Kultur: Museen im Oderbruch auf Betreuersuche
„Museumsteam sucht Verstärkung“ heißt es beim Filmmuseum „Kinder von Golzow“. Das Museum, das im vorigen Jahr mehr als 1700 zahlende Besucher hatte, wird vom Verein „Golzower für Golzow“ getragen. Die Einrichtung musste bereits die Öffnungszeiten reduzieren, weil die Betreuung durch das Auslaufen von Stellen Bundesfreiwilliger schwieriger wird. Allein mit den freiwilligen, ehrenamtlichen Kräften, der Verein ist sehr glücklich drei Golzower dafür gewonnen zu haben, ist die Museumsarbeit nicht zu stemmen, so Ines Mischker. „Am besten wäre eine feste Kraft für das Museum. Die Stelle könnten wir als Verein zufinanzieren. Aber es müsste dafür eine Förderung durch das Jobcenter oder die Arbeitsagentur geben.“ Ansonsten bittet sie jeden, der sich das zutraut, sich im Museum für die Annahme einer Bufdi–Stelle zu melden.

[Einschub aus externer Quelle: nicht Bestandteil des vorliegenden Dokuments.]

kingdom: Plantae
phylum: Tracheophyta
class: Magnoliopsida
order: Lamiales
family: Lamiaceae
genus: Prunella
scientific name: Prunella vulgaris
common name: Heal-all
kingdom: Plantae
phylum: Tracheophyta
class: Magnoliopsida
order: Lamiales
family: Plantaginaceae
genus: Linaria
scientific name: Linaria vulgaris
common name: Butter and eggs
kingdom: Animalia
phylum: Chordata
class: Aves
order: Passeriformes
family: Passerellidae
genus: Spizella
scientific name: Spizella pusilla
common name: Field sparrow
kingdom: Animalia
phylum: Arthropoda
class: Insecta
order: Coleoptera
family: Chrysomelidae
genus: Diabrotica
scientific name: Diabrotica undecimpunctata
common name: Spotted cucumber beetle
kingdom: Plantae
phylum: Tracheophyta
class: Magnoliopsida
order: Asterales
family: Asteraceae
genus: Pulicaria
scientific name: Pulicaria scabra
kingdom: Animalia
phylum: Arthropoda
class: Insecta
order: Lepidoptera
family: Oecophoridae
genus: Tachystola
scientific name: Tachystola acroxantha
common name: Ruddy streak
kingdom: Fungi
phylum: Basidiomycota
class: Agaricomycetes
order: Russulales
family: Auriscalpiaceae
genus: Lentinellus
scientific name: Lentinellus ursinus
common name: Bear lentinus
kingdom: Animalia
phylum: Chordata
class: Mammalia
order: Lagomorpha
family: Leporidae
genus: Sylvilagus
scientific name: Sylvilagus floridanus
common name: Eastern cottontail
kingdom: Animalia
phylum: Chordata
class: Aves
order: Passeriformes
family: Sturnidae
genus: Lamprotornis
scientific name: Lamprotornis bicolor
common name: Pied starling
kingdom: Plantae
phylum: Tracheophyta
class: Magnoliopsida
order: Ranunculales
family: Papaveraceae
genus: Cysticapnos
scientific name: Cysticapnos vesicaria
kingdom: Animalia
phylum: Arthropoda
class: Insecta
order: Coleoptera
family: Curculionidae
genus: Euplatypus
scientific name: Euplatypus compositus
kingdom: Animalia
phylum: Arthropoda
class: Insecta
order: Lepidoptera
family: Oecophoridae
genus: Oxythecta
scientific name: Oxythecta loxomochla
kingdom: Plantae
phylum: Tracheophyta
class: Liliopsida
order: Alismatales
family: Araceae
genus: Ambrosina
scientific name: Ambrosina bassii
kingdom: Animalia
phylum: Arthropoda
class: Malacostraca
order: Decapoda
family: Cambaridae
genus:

Bärbel Seeger, Bundesfreiwillige bei der Arbeitsinitiative Letschin, kümmert sich seit August um die Besucher des Museums „Haus Lebuser Land“. So sei deren Zahl gegenüber dem Vorjahr wieder gestiegen, berichtet Günter Fehling, Vorsitzender des Heimatvereins Lebus. Wermutstropfen sei jedoch, dass der Freiwilligendienst auf ein Jahr beschränkt ist. Hinzu komme, dass das Haus nur verkürzt geöffnet werden kann. „Das hängt nicht nur mit der Stundenzahl zusammen. Es sind ja auch Büroarbeiten und Recherchen zu erledigen.“ Jetzt im Winter falle das weniger auf, da dann die Öffnungszeiten ohnehin reduziert sind. Darüber, wie es dann ab Sommer weitergehen kann, mache sich der Verein zurzeit Gedanken. „Wir werden mit der Arbeitsinitiative sprechen, vielleicht ist ja doch auch eine Verlängerung möglich.“ Sonst müsste versucht werden, die Öffnungszeiten wieder aus eigener Kraft zu betreuen. Ältere Mitglieder seien dazu oft aber nicht mehr in der Lage und die Jüngeren tagsüber meist noch beruflich unterwegs.
„Bei den Letschiner Heimatstuben handelt es sich um eine Einrichtung der Gemeinde“, erläutert Leiter Edgar Petrick. Deshalb seien die Öffnungszeiten im Haus Birkenweg stets abgesichert. Zumal es mit Gabriele Axmann noch eine Mitarbeiterin gibt. So könne man sich auch gut auf individuelle Anfragen einstellen. „Wir öffnen bei Bedarf außerhalb unserer festen Zeiten“, sagt Edgar Petrick. Voraussetzung sei nur die vorherige Absprache. Das Angebot werde gern von Gruppen genutzt. Einzelpersonen würden eher versuchen, sich dann doch auf die regulären Zeiten einzustellen.
Im Neuhardenberger Dorfmuseum (Alte Schule) sichern die Ausstellungen vorrangig sieben Aktive vom Heimatverein ab. „Aktuell haben wir aber auch zwei MAE–Kräfte vom Jobcenter und zwei Mitarbeiter von der Arbeitsinitiative Letschin, die uns personell unterstützen“, erklärt Dietmar Zimmermann, 1. Vorsitzender des Heimatvereins. Während der Winterpause öffne man werktags, ab März gehe es dann sogar sieben Tage die Woche. „Das klappt ganz gut“, so Zimmermann. Die Zeiten, wo man viel Personal bekam, seien leider vorbei, fügt er an. Das gelte auch fürs Flugplatz–Museum, dass derzeit von zwei MAEs unterstützt wird. Auch hier habe sich der Verein „Neuhardenberg 2000“ das Personal besorgt. Zimmermann fügt auch noch dankend an, dass die Gemeinde dem Verein das Dorfmuseum kostenfrei überlasse und die Betriebskosten bis 1500 Euro übernimmt. „Durch Eintrittsgelder allein wäre das kaum zu finanzieren.“ Aktuell bereitet der Heimatverein schon sein Jahrhundertdatum für Neuhardenberg vor — am 15. März soll passend zur Postleitzahl 15320 ein großes Event am Schloss stattfinden und am 31. März wird noch eine Ausstellung anlässlich des diesjährig 200. Geburtstags von Friedrich Engels im Dorfmuseum eröffnet.